My time in the colloquium will be focused on refining my second book, Wakara Remains: A Native and Settler History of the American West (Basic Books). The book is the first, full-length biography of Wakara (ca. 1815-1855), the great Ute leader, horse thief, slave trader, and defender of Native sovereignty.

 


Elijah Siegler

Elijah Siegler

 

Elijah Siegler

I have taught at the College of Charleston, a public sort of liberal arts university, for 20 years, including classes on American religious history, “cults,” Asian religions in America, spirituality, religion and politics, and religion and film. I grew up in Toronto, and have enjoyed living in New York City and Chengdu, China. I have a BA from Harvard University, and an MA and PhD from The University of California at Santa Barbara, all in religious studies.
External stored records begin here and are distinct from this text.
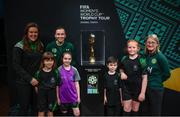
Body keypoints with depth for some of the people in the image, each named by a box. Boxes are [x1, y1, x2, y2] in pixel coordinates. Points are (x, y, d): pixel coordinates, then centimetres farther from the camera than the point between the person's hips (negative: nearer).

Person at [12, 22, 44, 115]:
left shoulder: (40, 45, 8)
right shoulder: (19, 46, -8)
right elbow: (16, 66, -11)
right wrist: (30, 79, -16)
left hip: (37, 81, 4)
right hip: (24, 82, -4)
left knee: (36, 107, 10)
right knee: (24, 107, 5)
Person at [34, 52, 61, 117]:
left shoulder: (56, 72, -6)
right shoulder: (39, 73, -9)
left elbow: (57, 86, -1)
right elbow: (36, 86, -2)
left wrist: (57, 97, 0)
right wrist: (39, 95, -1)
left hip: (52, 95, 1)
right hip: (42, 95, -1)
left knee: (50, 111, 16)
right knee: (41, 112, 10)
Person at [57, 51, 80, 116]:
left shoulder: (74, 70, -2)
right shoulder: (59, 70, -6)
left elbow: (76, 84, 2)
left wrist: (78, 96, 0)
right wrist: (58, 97, -1)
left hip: (73, 97, 1)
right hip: (63, 97, 0)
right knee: (64, 113, 13)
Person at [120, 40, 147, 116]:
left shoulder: (141, 60, -14)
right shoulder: (124, 59, -3)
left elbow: (144, 77, -12)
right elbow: (121, 69, 16)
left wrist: (143, 92, -13)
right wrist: (122, 73, -9)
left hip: (138, 89, -2)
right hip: (126, 88, 2)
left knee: (135, 109, 14)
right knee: (127, 109, 5)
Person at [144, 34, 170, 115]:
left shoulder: (160, 57, -14)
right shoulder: (146, 56, 3)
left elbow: (167, 74, -10)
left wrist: (157, 81, -1)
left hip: (156, 89, -6)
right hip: (146, 87, 6)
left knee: (156, 112, 6)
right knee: (150, 111, 20)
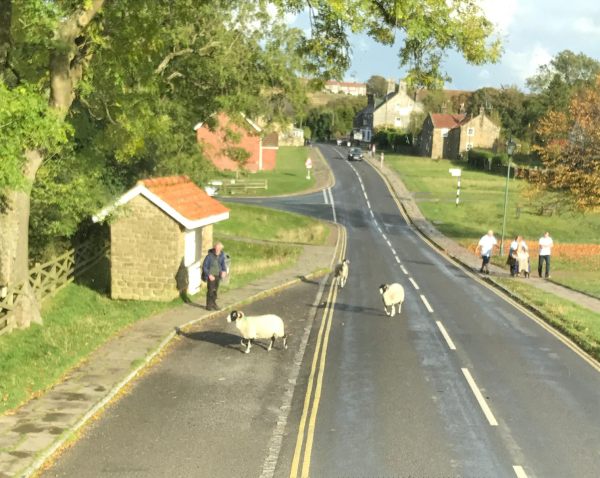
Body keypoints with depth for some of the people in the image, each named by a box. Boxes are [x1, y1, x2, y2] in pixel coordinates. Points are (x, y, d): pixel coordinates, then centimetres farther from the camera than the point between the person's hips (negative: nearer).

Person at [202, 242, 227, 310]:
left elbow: (223, 264, 7)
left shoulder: (222, 255, -5)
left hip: (217, 275, 5)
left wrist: (224, 271, -13)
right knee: (210, 290, -5)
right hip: (211, 275, -5)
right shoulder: (209, 256, -21)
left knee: (215, 290, 14)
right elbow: (204, 266, -15)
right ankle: (209, 305, 6)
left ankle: (213, 303, 28)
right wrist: (209, 275, -20)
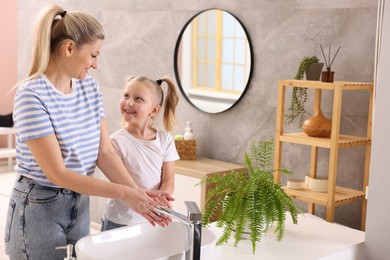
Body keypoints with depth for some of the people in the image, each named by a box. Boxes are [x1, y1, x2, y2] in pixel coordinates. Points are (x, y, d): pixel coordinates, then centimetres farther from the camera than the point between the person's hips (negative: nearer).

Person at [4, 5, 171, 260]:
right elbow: (57, 173, -23)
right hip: (39, 209, -6)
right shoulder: (32, 95, -21)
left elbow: (105, 152, -2)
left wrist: (137, 192, -17)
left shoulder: (90, 87, 1)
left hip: (80, 204, 7)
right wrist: (124, 193, -24)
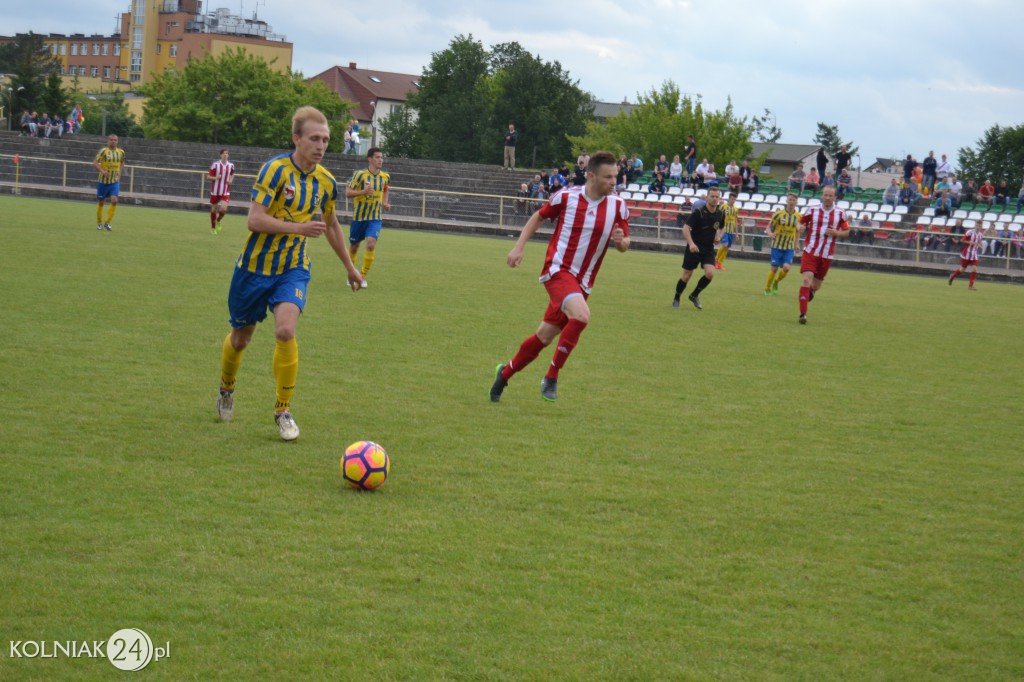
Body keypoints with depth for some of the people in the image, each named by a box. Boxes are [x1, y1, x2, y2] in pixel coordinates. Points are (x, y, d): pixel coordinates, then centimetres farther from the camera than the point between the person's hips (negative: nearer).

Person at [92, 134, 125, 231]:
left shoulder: (121, 152, 5)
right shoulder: (103, 151, -8)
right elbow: (95, 163, -12)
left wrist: (119, 172, 9)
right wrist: (102, 171, -28)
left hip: (115, 181, 2)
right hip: (103, 180, -2)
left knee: (114, 200, -15)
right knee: (101, 202, 6)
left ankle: (107, 223, -4)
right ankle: (99, 223, 23)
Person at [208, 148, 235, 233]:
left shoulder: (231, 165, 0)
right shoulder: (215, 164, -8)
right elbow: (209, 176, -3)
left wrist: (230, 180, 1)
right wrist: (215, 178, -23)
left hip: (225, 192, 1)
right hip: (215, 191, -1)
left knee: (224, 209, -16)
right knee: (214, 209, 8)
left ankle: (218, 221, 17)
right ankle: (213, 227, 29)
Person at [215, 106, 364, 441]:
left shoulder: (326, 182, 0)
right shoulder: (275, 169, -16)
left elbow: (331, 225, 18)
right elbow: (255, 219, -23)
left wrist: (350, 267, 26)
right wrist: (300, 227, -32)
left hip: (294, 268, 2)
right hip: (256, 264, -2)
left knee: (285, 331, -20)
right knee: (241, 336, 11)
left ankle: (283, 410, -7)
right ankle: (226, 389, 42)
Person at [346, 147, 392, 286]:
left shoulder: (385, 177, 2)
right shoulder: (360, 174, -10)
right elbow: (348, 192, -10)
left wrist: (385, 203, 7)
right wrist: (363, 192, -25)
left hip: (375, 218, 2)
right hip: (359, 216, -2)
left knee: (371, 244, -19)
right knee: (354, 246, 10)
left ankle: (363, 276, -6)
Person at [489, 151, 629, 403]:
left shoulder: (618, 206, -1)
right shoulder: (566, 197, -7)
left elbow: (624, 245, 8)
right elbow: (539, 217, 10)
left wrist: (620, 241, -16)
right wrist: (519, 247, 3)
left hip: (582, 282, 5)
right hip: (558, 270, -5)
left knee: (544, 337, 10)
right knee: (581, 316, -30)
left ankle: (505, 373, 32)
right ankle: (551, 377, -15)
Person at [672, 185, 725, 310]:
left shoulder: (721, 213, 0)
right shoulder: (698, 212, -16)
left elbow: (722, 227, 21)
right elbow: (686, 228, -19)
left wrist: (719, 237, 0)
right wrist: (691, 243, -31)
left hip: (709, 248, 4)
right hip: (694, 247, -4)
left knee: (710, 273, -15)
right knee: (687, 275, 2)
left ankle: (694, 295, 9)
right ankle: (676, 299, 24)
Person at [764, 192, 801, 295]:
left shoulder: (798, 216, 0)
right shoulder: (779, 214, -7)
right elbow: (769, 226, 0)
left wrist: (796, 244, 16)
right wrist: (770, 234, -21)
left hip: (789, 247, 2)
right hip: (777, 245, -2)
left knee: (786, 268, -14)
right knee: (774, 269, -2)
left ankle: (776, 283, 15)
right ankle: (767, 289, 19)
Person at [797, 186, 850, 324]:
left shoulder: (840, 213, 1)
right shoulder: (812, 210, 0)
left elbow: (846, 231, 9)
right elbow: (802, 223, 13)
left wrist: (836, 233, -12)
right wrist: (802, 227, -11)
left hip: (827, 255, 1)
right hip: (810, 251, -1)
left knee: (816, 285, 10)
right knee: (807, 279, -17)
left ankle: (811, 291, 49)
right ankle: (803, 313, -15)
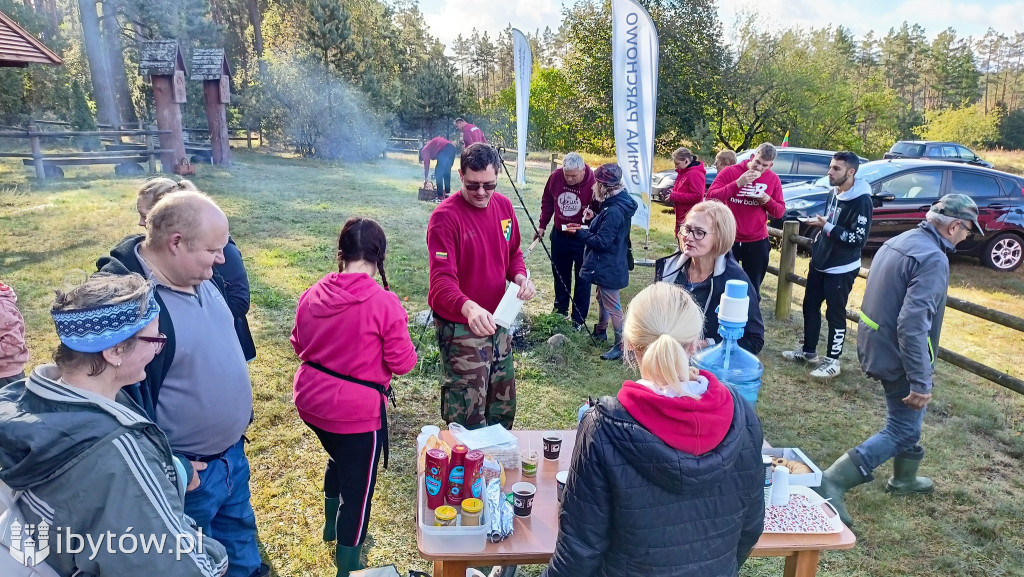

For this colloquium, I am excited to be working on a book project about how Asheville and Western North Carolina become home to a diverse collection of alternative religions and what that answer says about America. I am drafting chapters about appropriation, spiritual entrepreneurship, “conspirituality,” and fights over land. I have a few other research projects on the backburner, including an introduction to the field of religion and television, and a collection of short stories.

 

 


Heather White

Heather White

 

Heather White

Heather White is a specialist in American religious history with a research focus on sexuality, gender, and twentieth-century social movements. They are the author of Reforming Sodom: Protestants and the Rise of Gay Rights (UNC Press, 2015) and co-editor, along with Gillian Frank and Bethany Moreton, of Devotions and Desires: Histories of Religion and Sexuality in the Twentieth Century United States (UNC Press, 2018). Heather serves on the advisory board of the LGBT Religious Archive Network and is a Visiting Assistant Professor of Gender & Queer Studies at the University of Puget Sound in Tacoma, Washington.

During the colloquium, they’ll be working on a book-length project for the APRIL colloquium, tentatively titled “The Church that Hosted Gay Liberation.”